Since then, I have marveled at the relative silence of the credit card and banking industry as well as their friends in Congress. Only now is the mainstream media starting to pick up on the changes that will affect us all if this passes.
Ron Lieber at the New York Times is one of the best personal finance writers out there. A week after Durbin passed, he wrote this article about the broader implications of the financial reform legislation. Lieber writes:
The Senate bill contains an amendment with provisions that could affect how you use your credit card. You have probably encountered those irritating handwritten signs that forbid card use unless you’re spending more than $10 or so, even though stores are generally not supposed to do this. The bill would allow such minimums, as long as stores were not setting minimums for, say, Bank of America’s credit card but not Chase’s. Merchants would also not be allowed to set different credit card spending minimums for, say, a Visa and MasterCard.
However, stores would be able to offer discounts based on what card a customer was using. So someone with an American Express card, which often costs the merchant more than other cards, might pay the full sticker price of an item that costs $100, while Visa and MasterCard holders could get a $1 discount.
The bill specifies that cash discounts are acceptable, as are lower prices for people who use debit cards.
This is shorthand for chaos. Every store will have different discounts/surcharges for various forms of payment including cash, checks, debit, Visa, Mastercard, Amex, etc. The “price” on the shelf will be subject to change depending on what’s in your wallet.

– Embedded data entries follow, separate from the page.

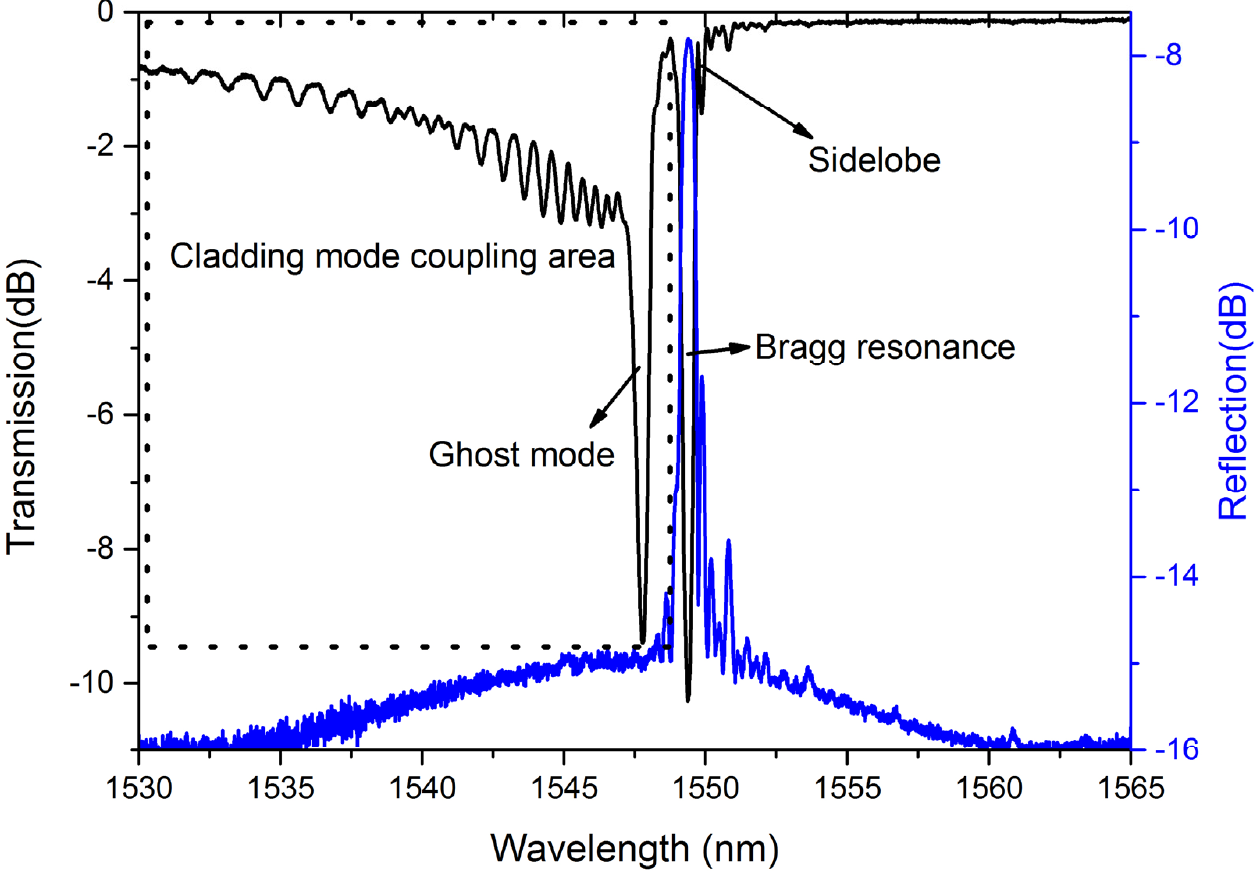
Figure 2. Typical spectrum of LBL-FBG (black-dotted-bordered rectangle represents the cladding mode coupling area).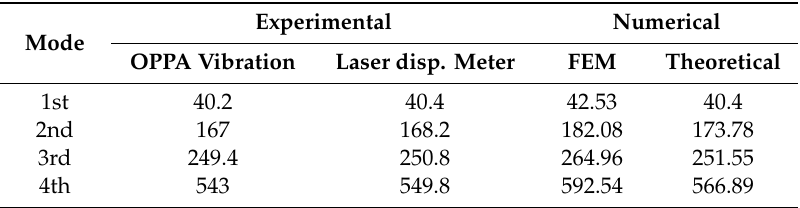
Figure 9. Vibration analysis system using OPPA 1 method. ( a ) Analysis system; ( b ) Specimen (Cantilever plate with heavy basement). Table 1. Comparison of resonance frequencies among OPPA method, laser displacement meter, finite element method and theoretical analysis. (Unit: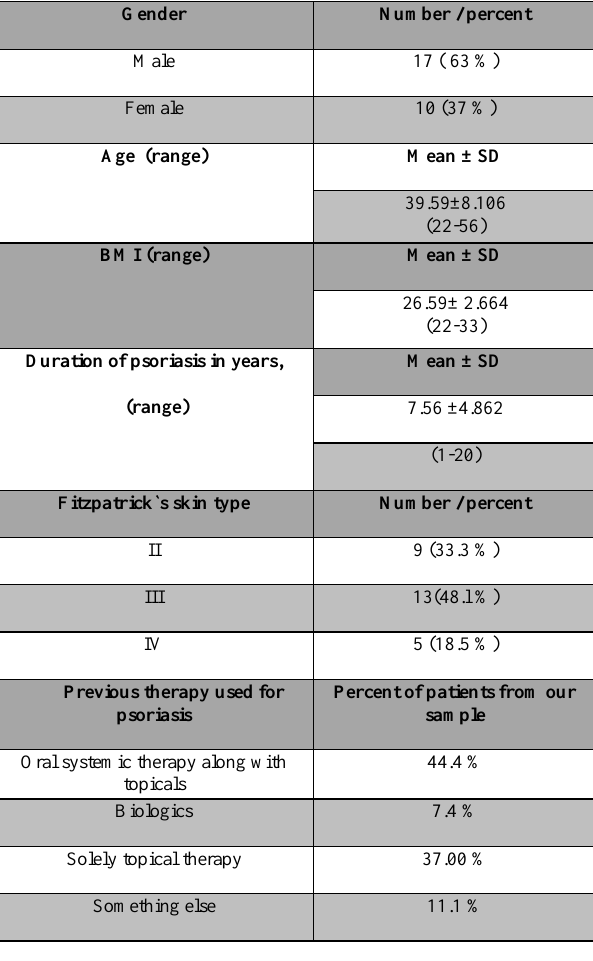
Table 1. Characteristics of the patients included in the study.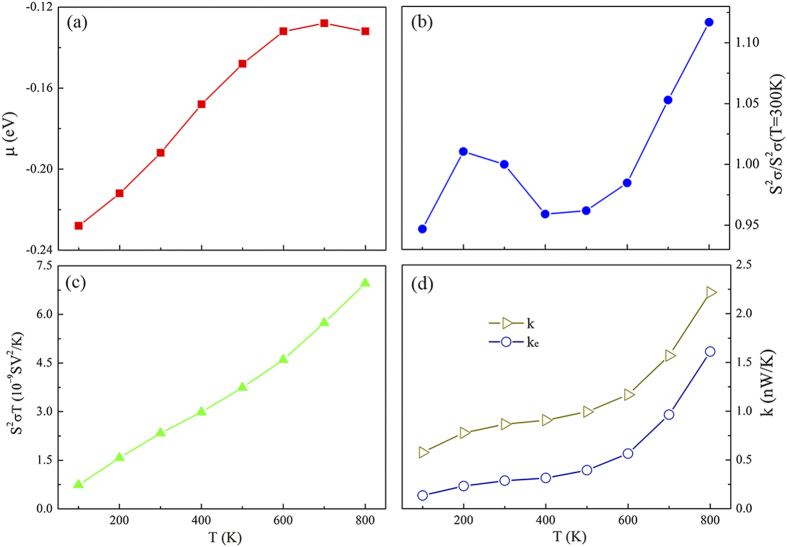
(a) , (b) , (c)  and (d) k, ke of MoS2/WS2 (N = 1) nanoribbons as a function of temperature T, corresponding to Max ZT in Fig. 2(b). The  is normalized by the  at T = 300 K, .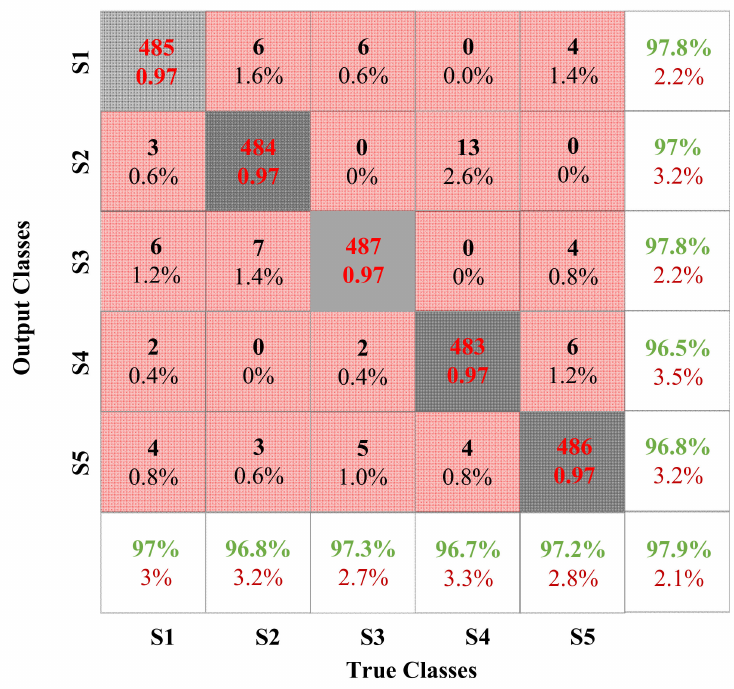
Figure 10. Confusion matrix of the proposed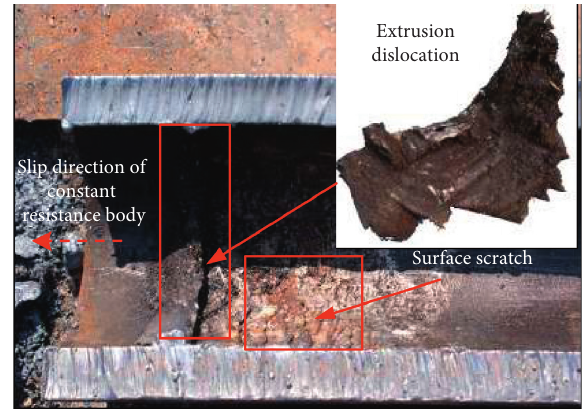
Figure 2: Empirical curve of elastic modulus-strand number relationship.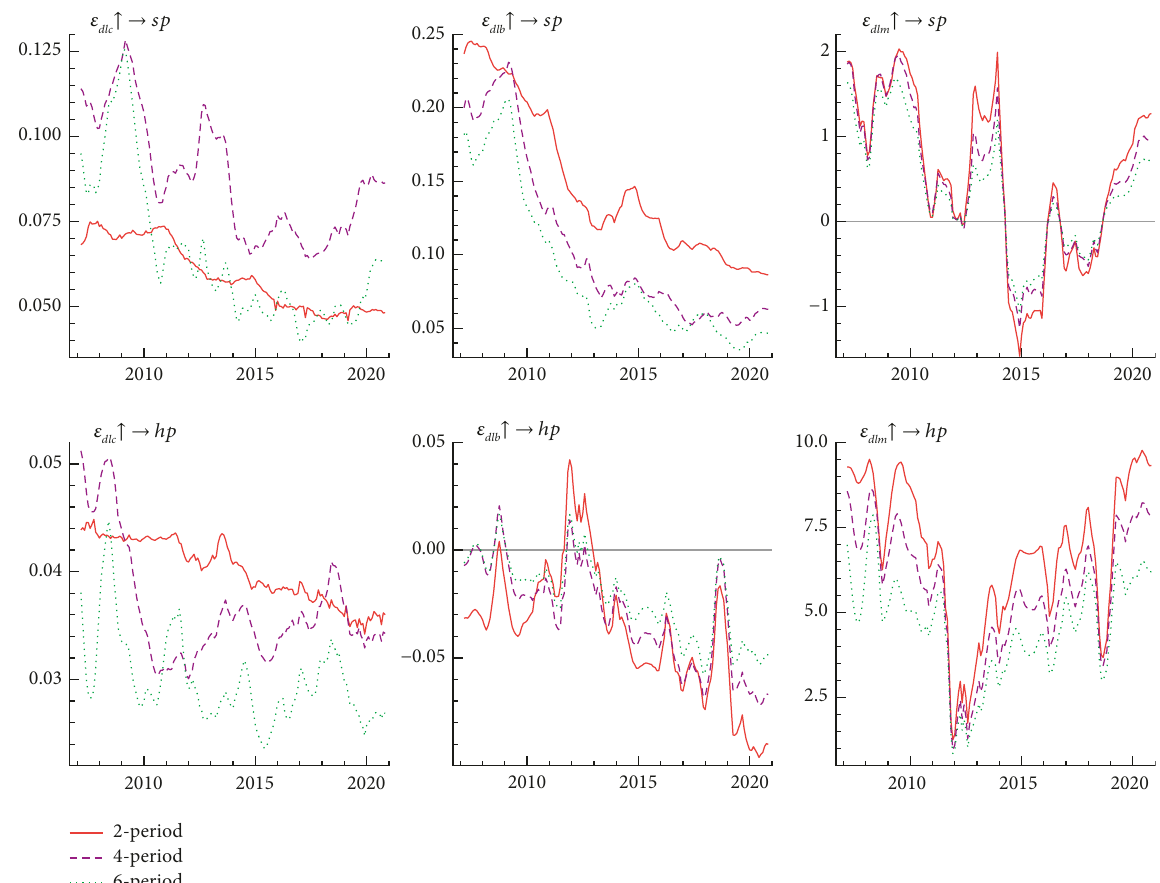
Figure 6: The impulse responses of liquidity to asset price volatility with an equal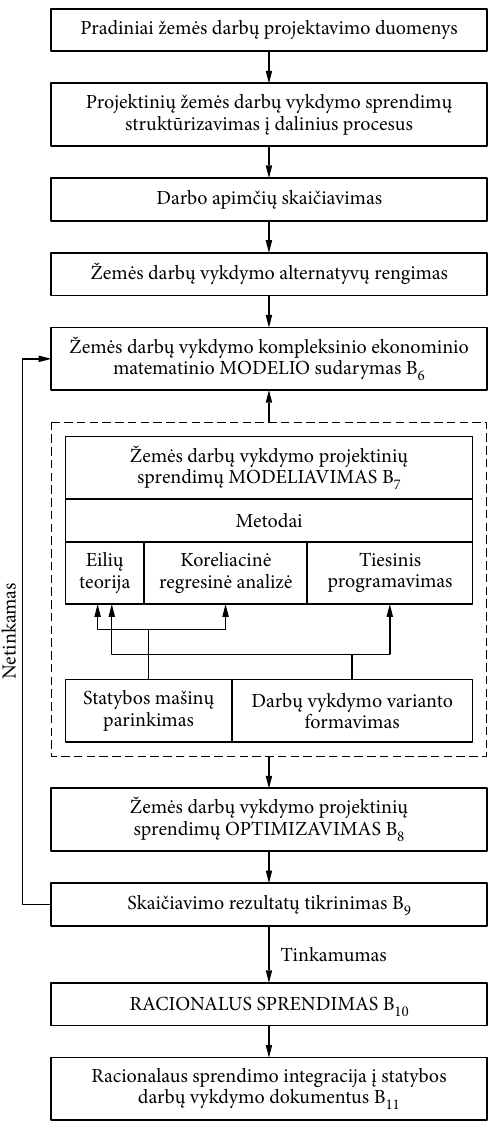
Fig. 4. The block scheme for the optimization of designed decisions on earthwork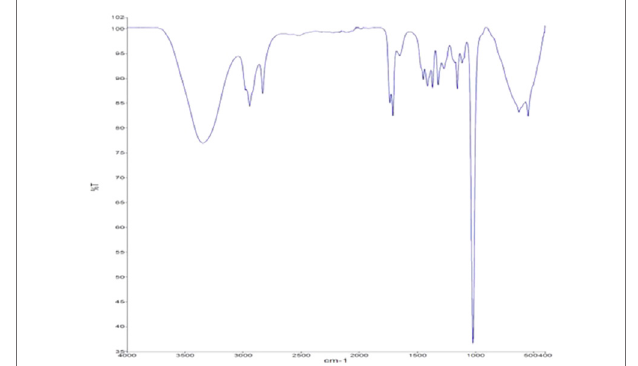
FIGURE 9 | FTIR characterization of biodiesel from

Will Merchants Cut Prices?
Merchant back groups like to claim that interchange fees are adding 2% to the cost of everything, but people like myself and Lieber are extremely skeptical that consumers will see any savings. “Somehow I doubt that merchants would throw a parade and immediately cut all prices by half a percentage point on every item on the day this bill goes into effect, if it comes to pass.” says Lieber.
How We Got Here
Banks were making huge profits off of penalties, fees, and other gimmicks like double cycle billing, unit the CARD amendment outlawed most of their unsavory practices. They compensated by increasing interest rates and tightening credit lines to all but those with the highest credit scores. They counted on making money off of the “deadbeats” who pay their bills in full to avoid interest. The way they make money on people who generally pay no interest or fees is through interchange fees charged to merchants, which can be as high as 2-4% of a transaction. Deadbeats love cash back and reward cards, and banks splurged on sign up bonuses to entice them. Essentially, banks were giving their best customers a cut of their interchange fees, which admittedly were far above their costs.
Looking A Few Steps Ahead
All was going well until the Durbin Amendment. Merchants financed a portion the credit card industry, while benefiting from the money placed in consumers hands to their goods and services. Rewards incented consumers to choose their credit cards. In a post-Durbin world, customers would be penalized for using their credit card, making reward cards a poor value. The deadbeats will cut back on credit card spending at the same time others are moving to debit cards as well. Less interchange fees will mean less rewards, further devaluing credit cards as a method of payment. I would expect to see merchants promoting other, less secure,kinds of payment such as Paypal, or bank transfers.
Bad News For Everyone, Except Merchants
Banks will lose as, interchange fees, their current profit center will be in decline. Consumers will loses as banks try to jack up rates and fees to compensate. I don’t see any other long term outcome than the marginalization of credit cards as a form of payment. The Durbin Amendment destroys the business model for merchant supported payment systems. The future will be consumer financed payment systems. One price for cash, another for Visa, another for Amex, and so on.
Worse, the market suffers in the chaos. Every store, every website, every restaurant will now have an array of different policies for different forms of payment. Prices will be a starting point, an estimate of how much something might cost, depending on the fine print at the cash register. Every quart of milk purchase will look more like a rental car contract.
Merchants Win
They will get pretty much an instant 2% revenue increase for duping Congress into screwing up our markets. Thanks guys.